For Immediate Release, August 2, 2012
Contact: Noah Greenwald, (503) 484-7495
Fringe Property-rights Group Seeks to Remove Protection From Puget Sound's Beloved Orcas
PORTLAND, Ore.— Using a flawed legal argument already rejected by a federal court, the Pacific Legal Foundation and several other organizations submitted a petition today to the National Marine Fisheries Service to remove Endangered Species Act protections for Puget Sound’s “southern resident” population of orcas, also known as killer whales. The petition relies on an argument the foundation has already lost on in court: in an attempt to argue that the charismatic southern residents, found from Puget Sound to the Georgia Strait and sometimes off the West Coast, are not a distinct population.
“This petition is a farce and a waste of taxpayers’ money,” said Noah Greenwald, endangered species director with the Center for Biological Diversity. “Southern resident orcas are well documented to be distinct and highly imperiled — clearly qualified for protection under the Endangered Species Act.”
The Pacific Legal Foundation has been working to remove protections for a number of species that are endangered in the United States but occur in other countries, including marbled murrelets, woodland caribou and now the southern resident orcas.
“The Endangered Species Act was specifically written to allow for protection of U.S. populations of wildlife species and has been tremendously successful at ensuring that iconic animals like the bald eagle and gray wolf, which also occur in other countries, aren’t lost in the lower 48 states,” said Greenwald. “Most people agree that it’s not acceptable to let species go extinct in the United States just because they occur in other places too. This effort by Pacific Legal Foundation doesn’t fit with the views of the American public, who overwhelmingly value our wildlife.”

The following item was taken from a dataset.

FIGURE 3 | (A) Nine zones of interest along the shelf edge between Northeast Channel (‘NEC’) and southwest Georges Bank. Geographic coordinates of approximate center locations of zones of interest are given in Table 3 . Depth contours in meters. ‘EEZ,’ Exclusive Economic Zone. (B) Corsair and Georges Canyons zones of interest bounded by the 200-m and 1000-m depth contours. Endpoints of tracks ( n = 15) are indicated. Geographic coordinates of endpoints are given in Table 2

In response to a petition from the Center for Biological Diversity and allies, southern resident orcas were protected as an endangered species in 2005 based on numerous factors making their population distinct. It is one of the only orca populations to feed extensively on salmon; it has a unique dialect; and it is genetically unique. The orcas are severely threatened by pollution, past overcollection and habitat destruction, as are the salmon and many other fish that make up their diet.

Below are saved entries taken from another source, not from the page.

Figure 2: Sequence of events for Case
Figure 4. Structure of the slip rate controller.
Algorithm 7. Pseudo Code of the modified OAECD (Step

“Southern resident orcas are truly unique — an irreplaceable treasure for the Puget Sound region,” said Greenwald. “I’m astounded by this callous move on the part of Pacific Legal Foundation and others to have their protections stripped.”

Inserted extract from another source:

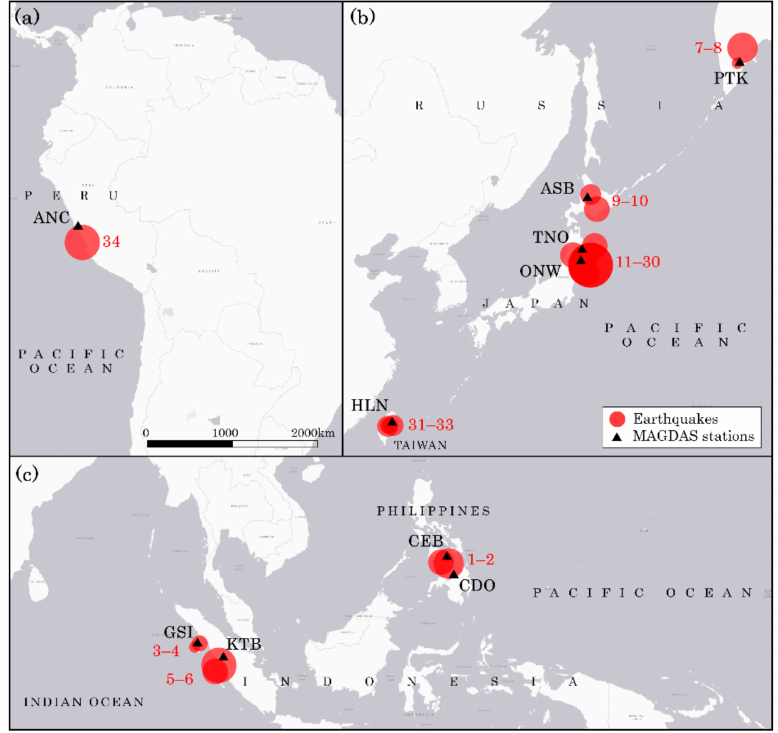
Figure 1. Maps of ( a ) South America, ( b ) East Asia, and ( c ) Southeast Asia. The circle radii are proportional to the magnitude of the earthquakes. The scale bar in ( a ) is relevant to the whole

Pacific Legal Foundation’s petition argues that the Endangered Species Act does not allow listing of distinct population segments of a subspecies but rather only of a species — an argument it has already lost before the 9th Circuit Court of Appeals.
The Center for Biological Diversity is a national, nonprofit conservation organization with more than 375,000 members and online activists dedicated to the protection of endangered species and wild places.